Le nouveau président de l'Assemblée nationale, Ousmane Sonko, élu ce mardi 26 mai 2026, a immédiatement posé les bases de son mandat : ni règlements de comptes, ni vendettas personnelles. Une déclaration qui résonne comme un engagement solennel pour l'institution et pour le Sénégal.
Ce mardi 26 mai 2026, l'Assemblée nationale sénégalaise a élu son nouveau président : Ousmane Sonko. Dans un hémicycle où chaque siège raconte une histoire – celle d'une démocratie jeune mais vigoureuse – Sonko a pris la parole avec une fermeté qui n'a surpris que ceux qui ne le connaissent pas. Il a tenu à dissiper tout malentendu : son mandat ne sera pas un instrument de vengeance. « Je n’utiliserai pas cette Assemblée, ni aucun député avec moi, pour mener des vendettas personnelles », a-t-il déclaré, coupant court aux spéculations.
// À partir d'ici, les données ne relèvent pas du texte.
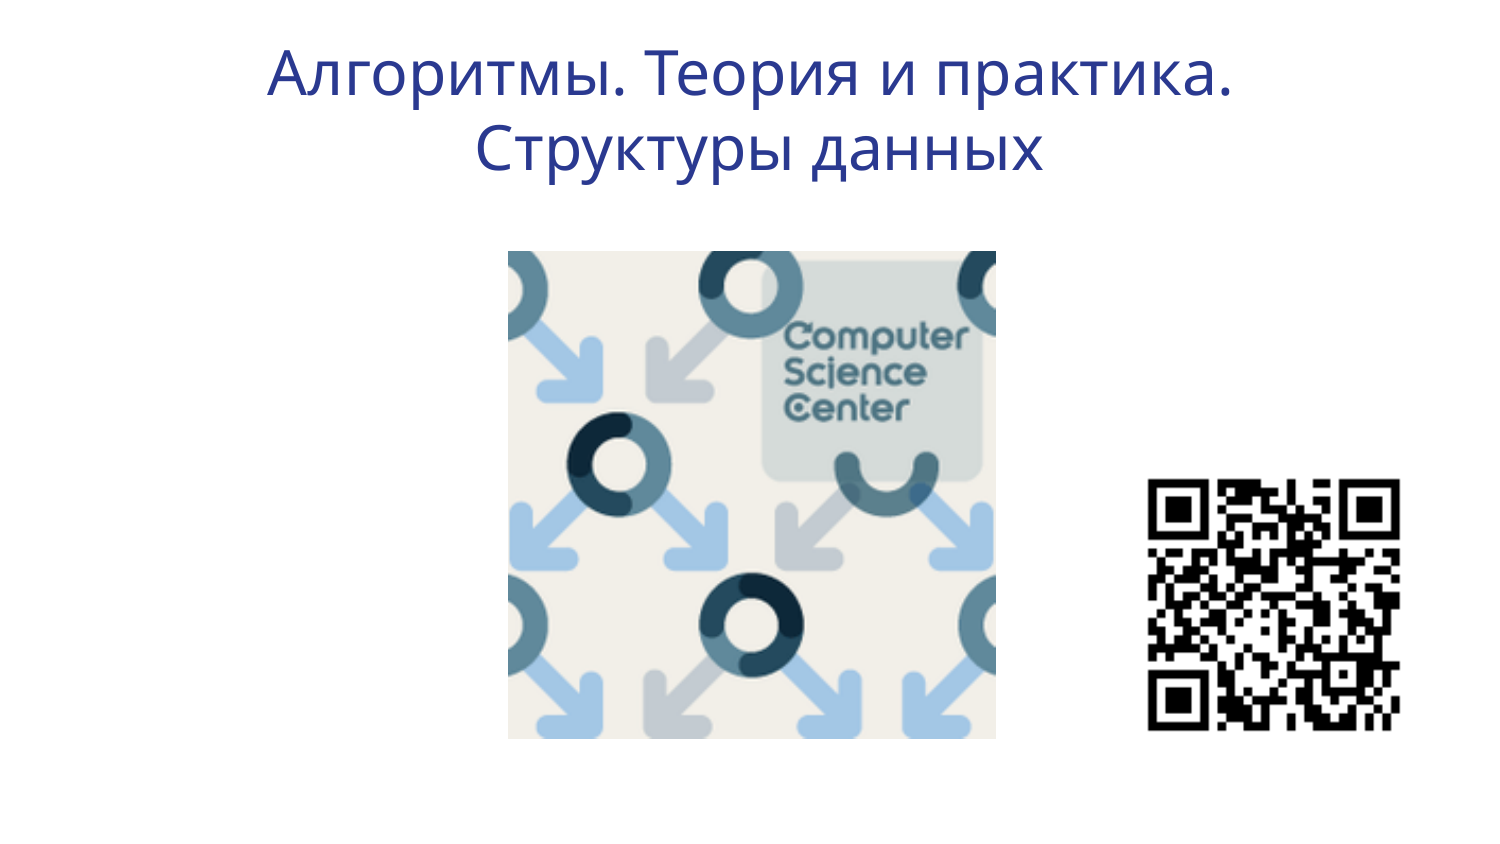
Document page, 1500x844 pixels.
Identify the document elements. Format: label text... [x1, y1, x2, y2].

picture [508, 251, 996, 739]
title Алгоритмы. Теория и практика. Структуры данных [38, 18, 1466, 141]
picture [1114, 445, 1435, 766]
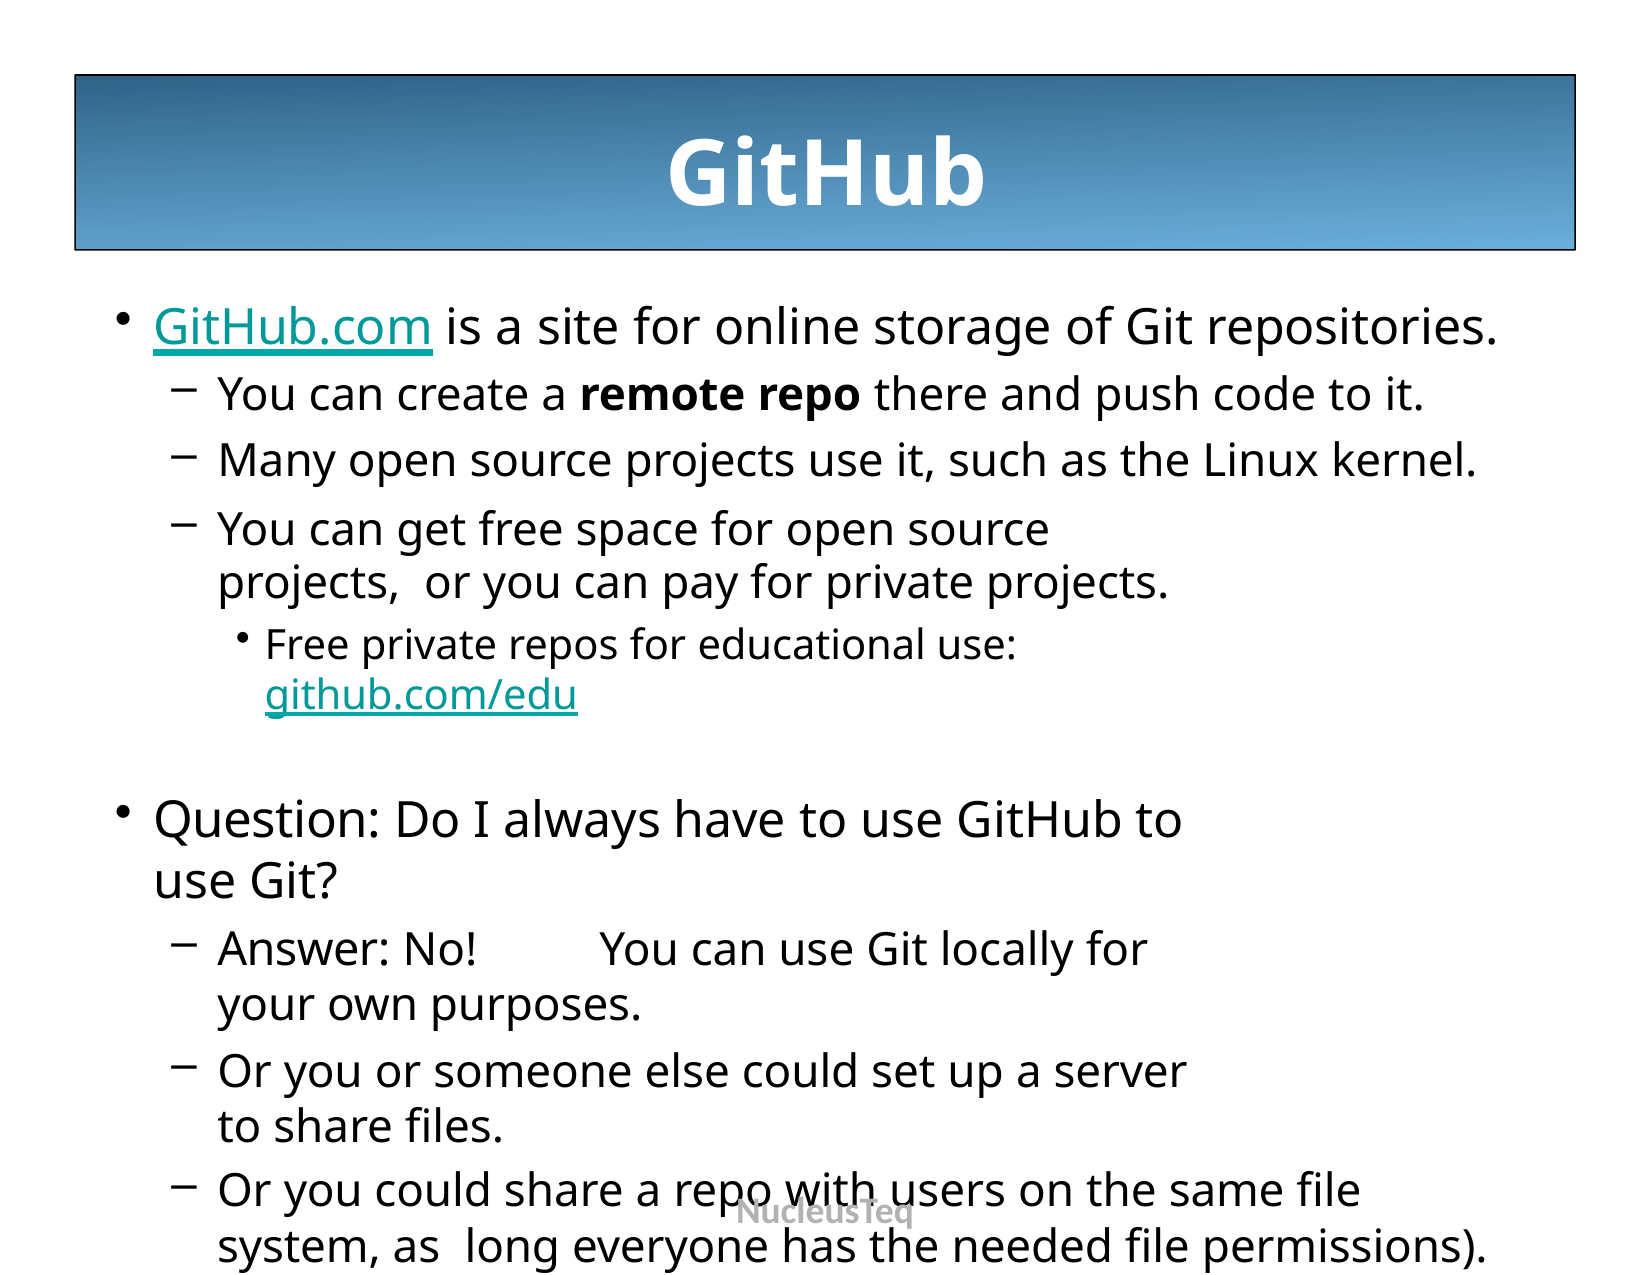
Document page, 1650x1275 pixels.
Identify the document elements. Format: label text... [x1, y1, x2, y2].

picture [76, 76, 1574, 249]
text_box GitHub.com is a site for online storage of Git repositories. You can create a remote repo there and push code to it. Many open source projects use it, such as the Linux kernel. You can get free space for open source projects, or you can pay for private projects. Free private repos for educational use: github.com/edu Question: Do I always have to use GitHub to use Git? Answer: No! You can use Git locally for your own purposes. Or you or someone else could set up a server to share files. Or you could share a repo with users on the same file system, as long everyone has the needed file permissions). [113, 282, 1536, 1272]
footer NucleusTeq [561, 1185, 1089, 1232]
title GitHub [662, 111, 988, 282]
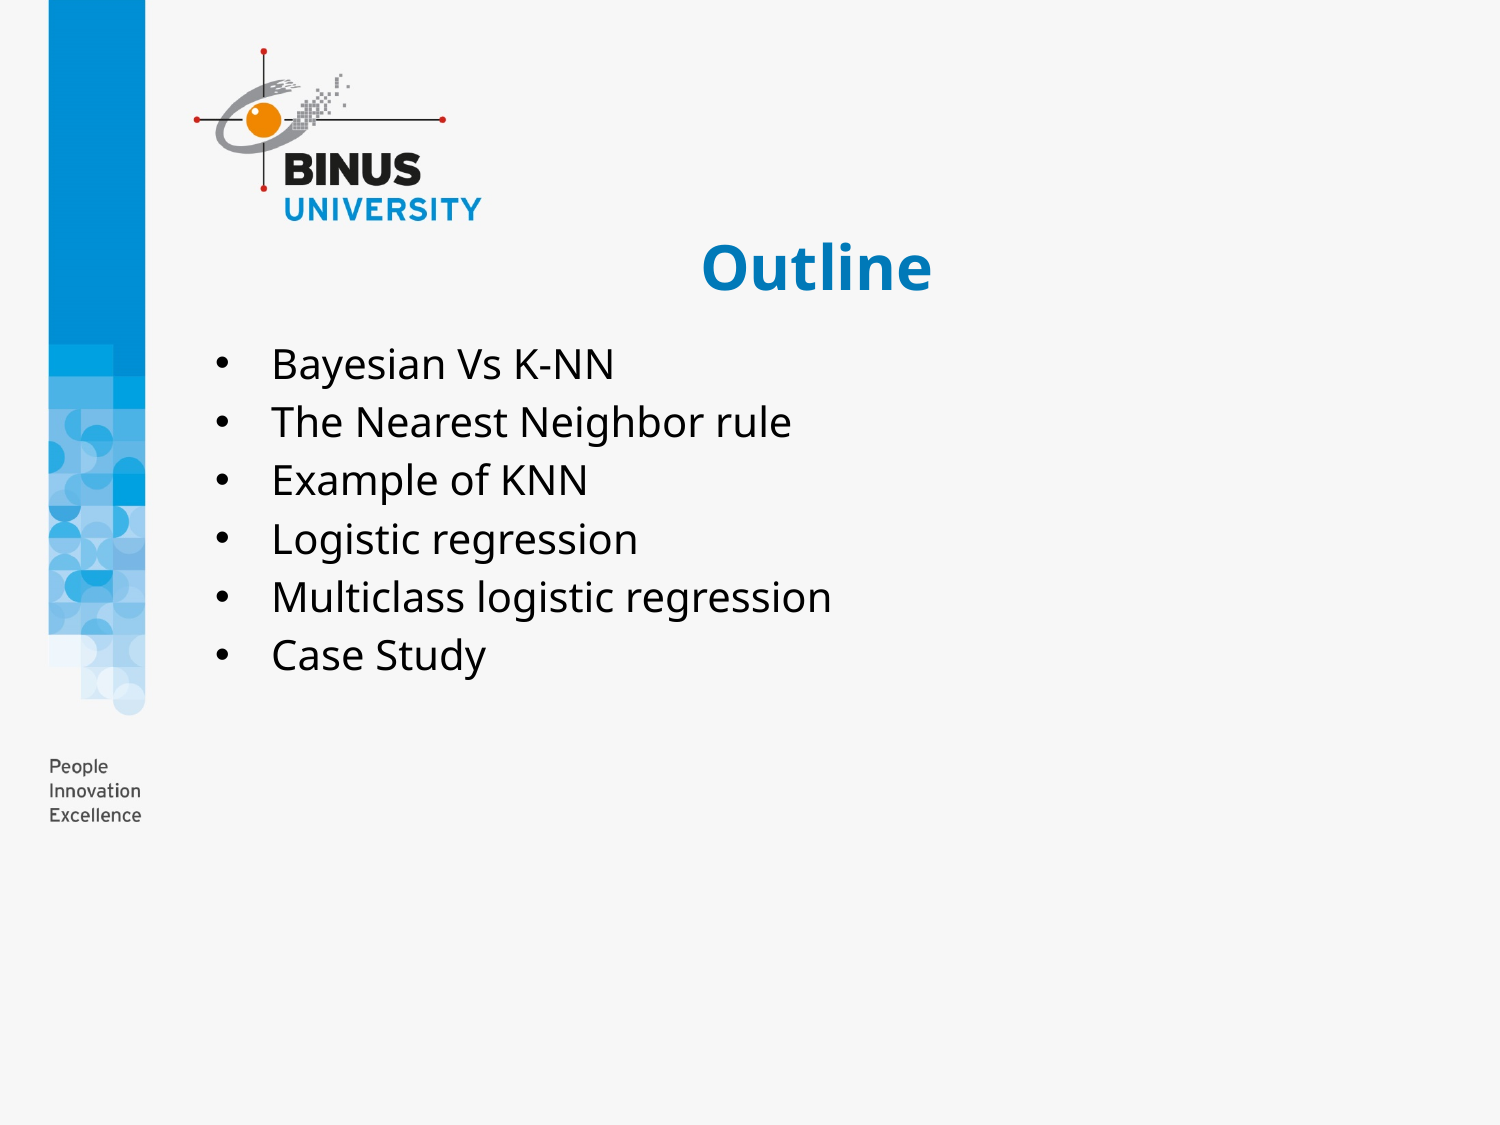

Une phrase qui, dans le contexte politique sénégalais, pèse son poids. Car diriger l'Assemblée, c'est détenir une clé majeure du pouvoir législatif – et certains, par le passé, ont plié l'institution à leurs ambitions. Sonko, figure clivante mais incontournable de la vie politique, semble vouloir écrire une page différente. En plaçant d'emblée l'éthique au-dessus des rancunes, il envoie un signal fort à ses alliés comme à ses adversaires : l'Assemblée ne sera pas une arène de combats personnels, mais un lieu de débat et de construction. Pour le Sénégal, cette déclaration est plus qu'une promesse individuelle. C'est un test pour la maturité de nos institutions. Sonko, qui a souvent dénoncé l'instrumentalisation de la justice, sait que le regard de la nation – et du monde – est fixé sur lui. Reste à voir si les actes suivront les paroles. Mais pour l'heure, le nouveau président de l'Assemblée a posé une pierre blanche sur le chemin de la réconciliation institutionnelle.